TEKS YANG DITAMPILKAN >>
==========
SEJAK PUKUL 6 pagi, nyaris setiap hari, Bu Azkiya—sebagaimana ia akrab dipanggil—sudah menyiapkan dagangan di warung makan miliknya. Perempuan dengan nama lengkap Azkiyatun Nisa’ itu, mendirikan warung di Jalan Pulau Madura Denpasar sejak Januari 2018. Warung kecil, khas warung makan sekaligus kopi di pinggiran kota urban, berdiri tepat di depan markas Minikino, organisasi festival film pendek dengan jaringan kerja internasional.
Sebagaimana lazimnya sebuah warung, Warung Azkiya juga banyak menawarkan menu makanan dan minuman. Ada lalapan ayam, lele, soto, mie instan, kopi, teh, dan minuman rasa-rasa, seperti kantin zaman sekolah dulu. Tentu saja ada cemilan, kerupuk, rokok, air mineral, sebagai pelengkapnya. Ada juga meja dan kursi—meski tentu bukan arti yang sesungguhnya.
“Warung saya berdiri di sini setahun sebelum Minikino pindah ke MASH di depan itu,” ujar Bu Azkiya, sambil mencuci alat-alat dapurnya, kepada tatkala.co, Senin (18/9/2023) malam.
Reporter tatkala.co foto bersama Bu Azkiya / Foto: Dok. Jaswan, tatkala.co
Bu Azkiya bercerita, sebelum merantau ke Bali, pada awal tahun 2000-an ia sempat bekerja di Arab Saudi selama delapan tahun. Itu bukan waktu yang sebentar bagi orang yang tidak bisa bahasa asing. “Bisa bahasa Arab, sedikit-sedikit,” katanya.
Dulu ia adalah seorang penjahit yang cukup ahli. Berbagai jenis sandang pernah ia bikin. Namun, menjahit ternyata membuatnya jenuh. Ia ingin, seperti katanya, “bekerja dengan rileks, tanpa tekanan dan tengat waktu”. Oleh sebab itulah, ia memutuskan untuk membuka warung makan dan kopi kecil-kecilan dengan pikiran waktu kerjanya lebih fleksibel. Padahal, dan ini yang menarik, awalnya ia tak banyak menguasai resep masakan Indonesia.
==========
CUPLIKAN DATA >>
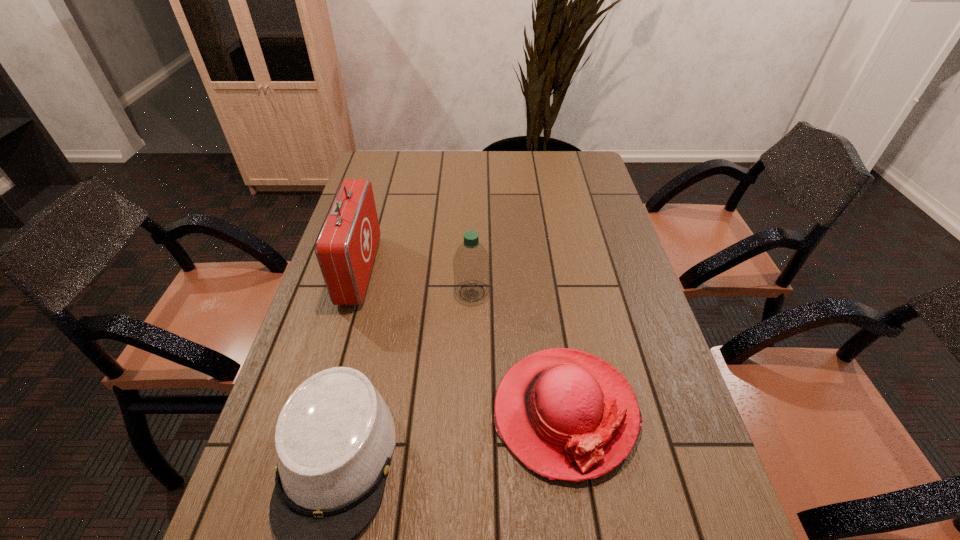
Find the location of a particular element. vacant space at the left edge of the desktop is located at coordinates (342, 349).

Locate an element on the screen. This screenshot has width=960, height=540. vacant space at the right edge is located at coordinates (620, 255).

Image resolution: width=960 pixels, height=540 pixels. In order to click on vacant area at the far right corner of the desktop in this screenshot , I will do point(555,169).

Image resolution: width=960 pixels, height=540 pixels. Find the location of `unoccupied area between the first-aid kit and the water bottle`. unoccupied area between the first-aid kit and the water bottle is located at coordinates (416, 281).

The image size is (960, 540). In order to click on free space between the third shortest object and the first-aid kit in this screenshot , I will do `click(416, 281)`.

The width and height of the screenshot is (960, 540). In order to click on object that can be found as the closest to the third shortest object in this screenshot , I will do `click(566, 414)`.

What are the coordinates of `object that is the second closest to the tallest object` in the screenshot? It's located at (471, 264).

Image resolution: width=960 pixels, height=540 pixels. I want to click on blank area in the image that satisfies the following two spatial constraints: 1. on the side of the first-aid kit with the first aid cross symbol; 2. on the right side of the third object from left to right, so click(353, 292).

Where is `vacant space that satisfies the following two spatial constraints: 1. on the back side of the third object from left to right; 2. on the side of the tallest object with the first aid cross symbol`? This screenshot has width=960, height=540. vacant space that satisfies the following two spatial constraints: 1. on the back side of the third object from left to right; 2. on the side of the tallest object with the first aid cross symbol is located at coordinates (472, 270).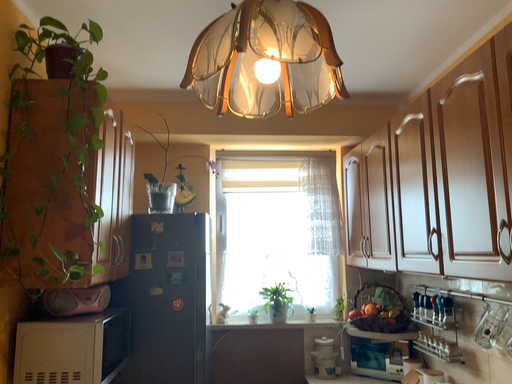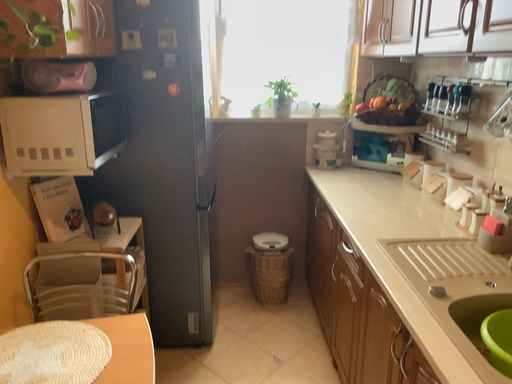
Question: Which way did the camera rotate in the video?

Choices:
 (A) rotated upward
 (B) rotated downward

Answer: (B)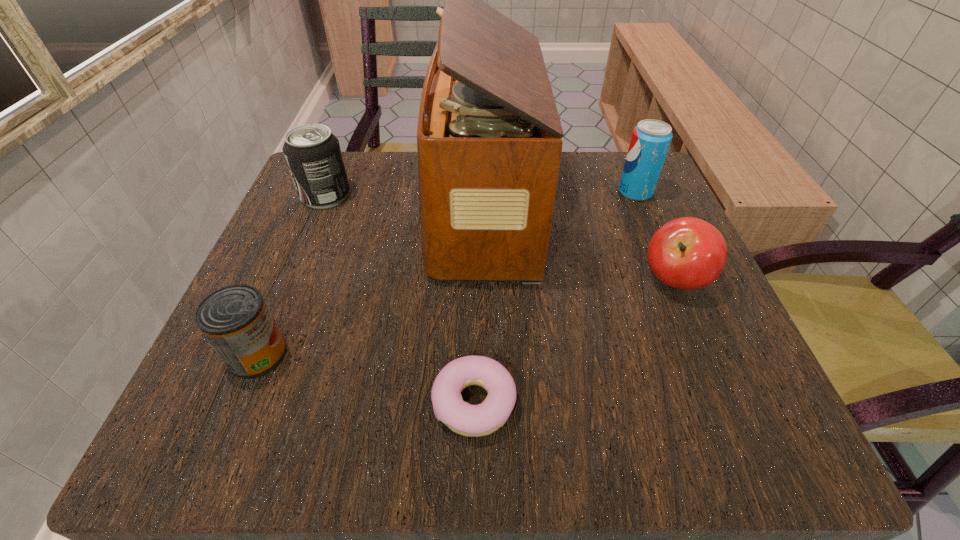
Locate an element on the screen. blank space located 0.100m on the right of the left soda can is located at coordinates (399, 195).

The image size is (960, 540). I want to click on free space located on the front of the apple, so click(x=740, y=433).

Locate an element on the screen. The height and width of the screenshot is (540, 960). vacant space located on the right of the can is located at coordinates (348, 354).

Find the location of a particular element. Image resolution: width=960 pixels, height=540 pixels. vacant space situated 0.070m on the back of the shortest object is located at coordinates (474, 328).

The height and width of the screenshot is (540, 960). In order to click on radio receiver that is at the far edge in this screenshot , I will do `click(489, 144)`.

At what (x,y) coordinates should I click in order to perform the action: click on object that is at the near edge. Please return your answer as a coordinate pair (x, y). The height and width of the screenshot is (540, 960). Looking at the image, I should click on (465, 419).

I want to click on soda can that is at the left edge, so click(313, 155).

Locate an element on the screen. can at the left edge is located at coordinates (235, 319).

This screenshot has width=960, height=540. I want to click on soda can that is at the right edge, so click(650, 141).

The image size is (960, 540). What are the coordinates of `apple that is at the right edge` in the screenshot? It's located at (687, 253).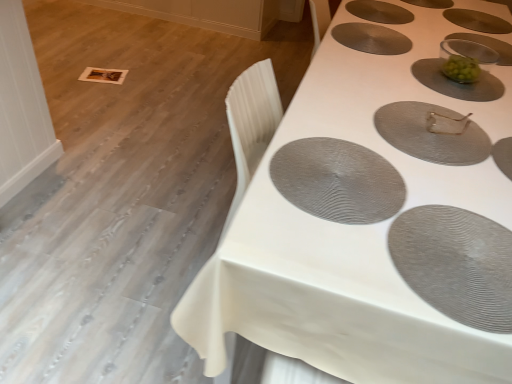
Find the location of a particular element. The image size is (512, 384). free spot in front of matte gray placemat at center, placed as the third oval when sorted from front to back is located at coordinates (457, 180).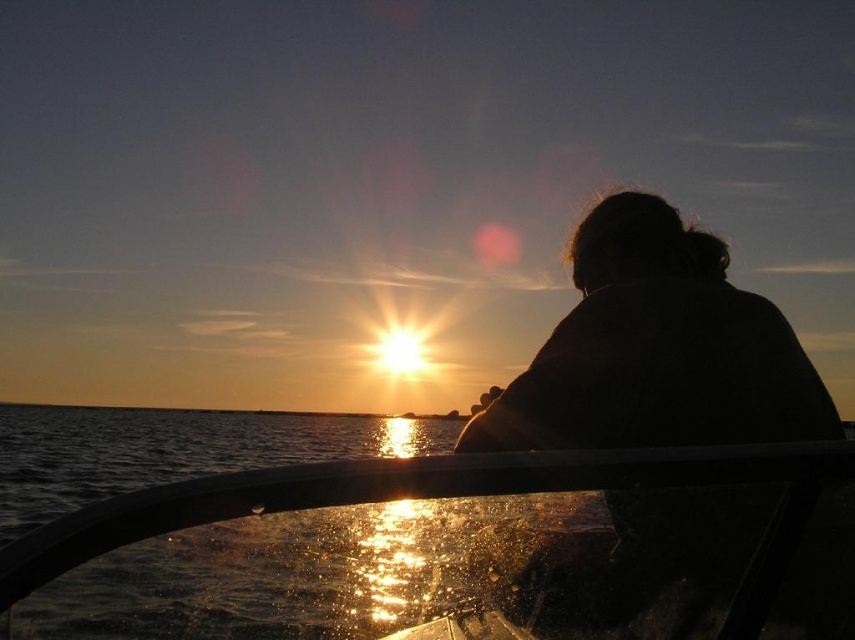
Question: Considering the relative positions of silhouette at center and transparent glass boat at center in the image provided, where is silhouette at center located with respect to transparent glass boat at center?

Choices:
 (A) left
 (B) right

Answer: (B)

Question: Which point is closer to the camera?

Choices:
 (A) silhouette at center
 (B) transparent glass boat at center

Answer: (A)

Question: In this image, where is silhouette at center located relative to transparent glass boat at center?

Choices:
 (A) left
 (B) right

Answer: (B)

Question: Can you confirm if silhouette at center is positioned above transparent glass boat at center?

Choices:
 (A) no
 (B) yes

Answer: (B)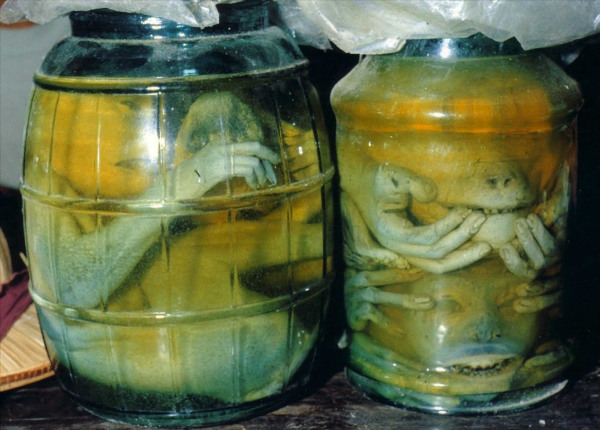
Locate an element on the screen. The height and width of the screenshot is (430, 600). jar is located at coordinates (430, 165).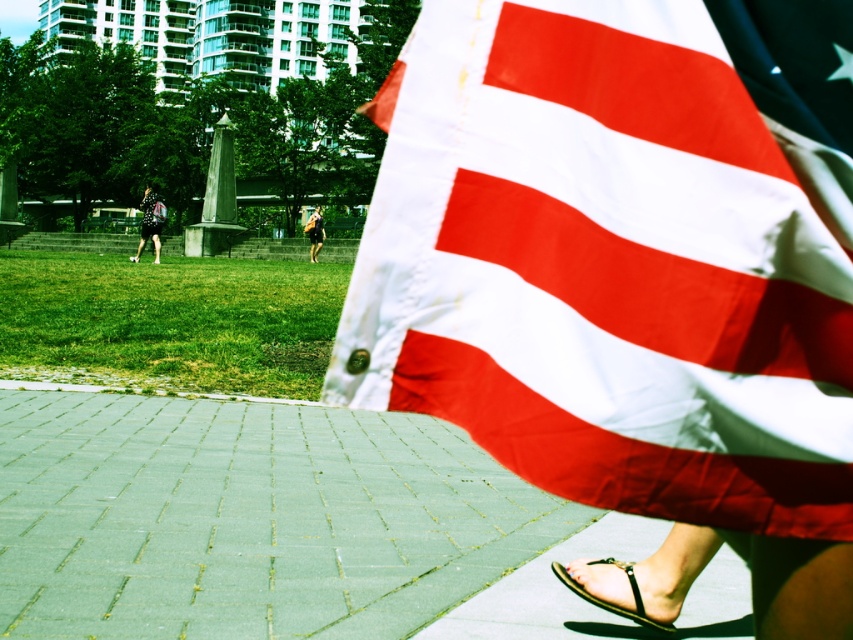
Question: Among these points, which one is nearest to the camera?

Choices:
 (A) tap(585, 595)
 (B) tap(310, 237)

Answer: (A)

Question: Can you confirm if dark blue jeans at lower left is positioned above camouflage-patterned backpack at center?

Choices:
 (A) no
 (B) yes

Answer: (B)

Question: Which of the following is the closest to the observer?

Choices:
 (A) (152, 240)
 (B) (647, 625)
 (C) (316, 252)

Answer: (B)

Question: Is dark blue jeans at lower left wider than camouflage-patterned backpack at center?

Choices:
 (A) no
 (B) yes

Answer: (B)

Question: Which of the following is the farthest from the observer?

Choices:
 (A) dark blue jeans at lower left
 (B) black fabric sandal at lower right
 (C) red and white striped fabric at right

Answer: (A)

Question: Is dark blue jeans at lower left to the right of camouflage-patterned backpack at center from the viewer's perspective?

Choices:
 (A) yes
 (B) no

Answer: (B)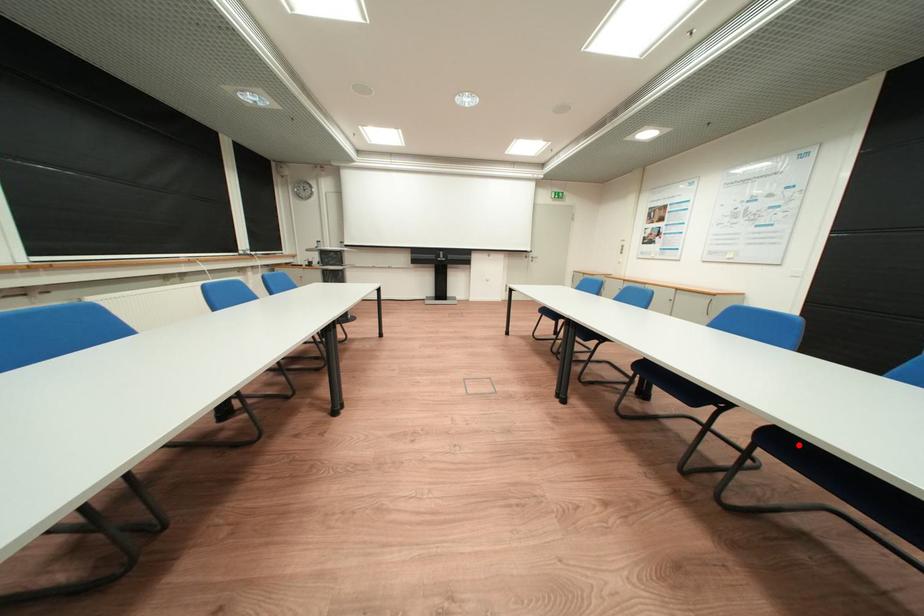
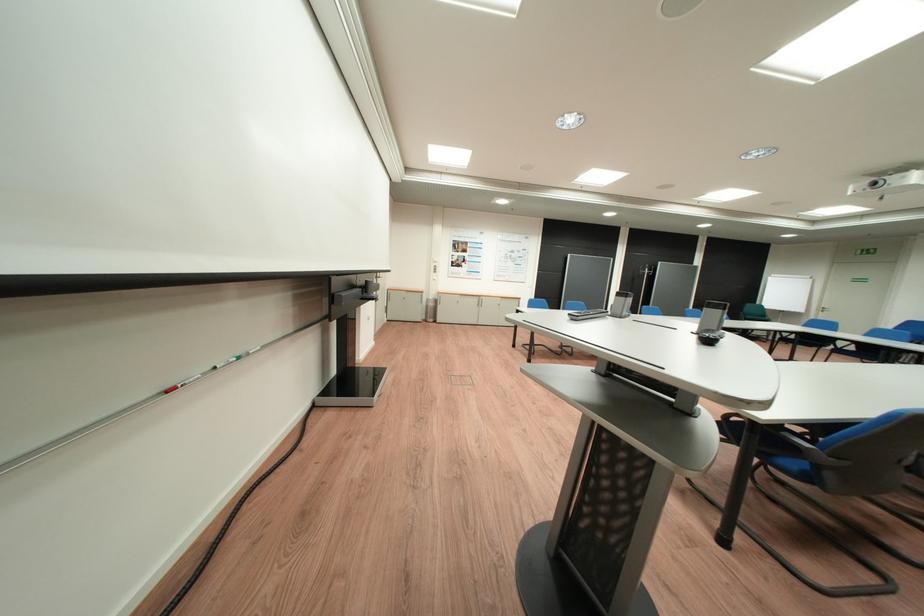
Question: I am providing you with two images of the same scene from different viewpoints. A red point is marked on the first image. Is the red point's position out of view in image 2?

Choices:
 (A) Yes
 (B) No

Answer: (A)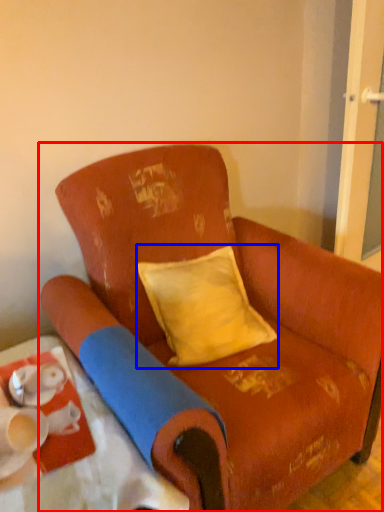
Question: Which object appears farthest to the camera in this image, chair (highlighted by a red box) or pillow (highlighted by a blue box)?

Choices:
 (A) chair
 (B) pillow

Answer: (B)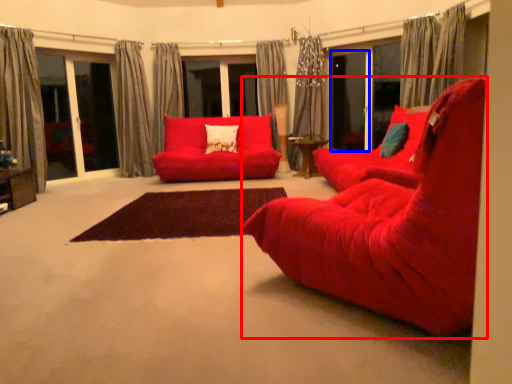
Question: Among these objects, which one is farthest to the camera, chair (highlighted by a red box) or screen door (highlighted by a blue box)?

Choices:
 (A) chair
 (B) screen door

Answer: (B)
==========
Lanjutkan tulisan tentang warung Bu Azkiya, dimulai tepat setelah kalimat terakhir yang ditampilkan. Item-item tersebut diambil dari sumber yang berbeda.

HASIL KELUARAN >>
Sejak ada MASH Denpasar—tempat anak-anak Minikino bekerja—di Jalan Pulau Madura, Bu Azkiya mengaku, warungnya seperti ketiban berkah, semacam mendapatkan momentum kebangkitan. Sebab, sebelum berinteraksi, berkenalan, lalu akrab—bahkan akrab sekali—dengan anak-anak Minikino, Warung Azkiya tak ada bedanya dengan warung-warung “pinggiran” pada umumnya. Namun, saat ini, Warung Azkiya telah menjelma menjadi semacam tempat yang sama pentingnya dengan ruang kerja Minikino.
Beberapa undangan Minikino Film Week 2023 sedang ngobrol di Warung Azkiya / Foto: Dok. Jaswan, tatkala.co
Lantas, apa yang menjadikannya istimewa? Apakah karena kopinya yang hitam, keras, kental, dan terkesan jalanan? Kelihatannya. Apakah karena mereka yang datang makan dan ngopi adalah anak-anak muda dengan semangat berkarya yang menggebu? Mungkin. Tapi hal pertama yang membuat Warung Azkiya menjadi istimewa adalah sikap pemiliknya—Bu Azkiya—yang ranah, suka bercanda, mudah akrab, dan sangat keibuan. Ah, bagi beberapa anak Minikino, itu bahkan bukan warung. Itu rumah!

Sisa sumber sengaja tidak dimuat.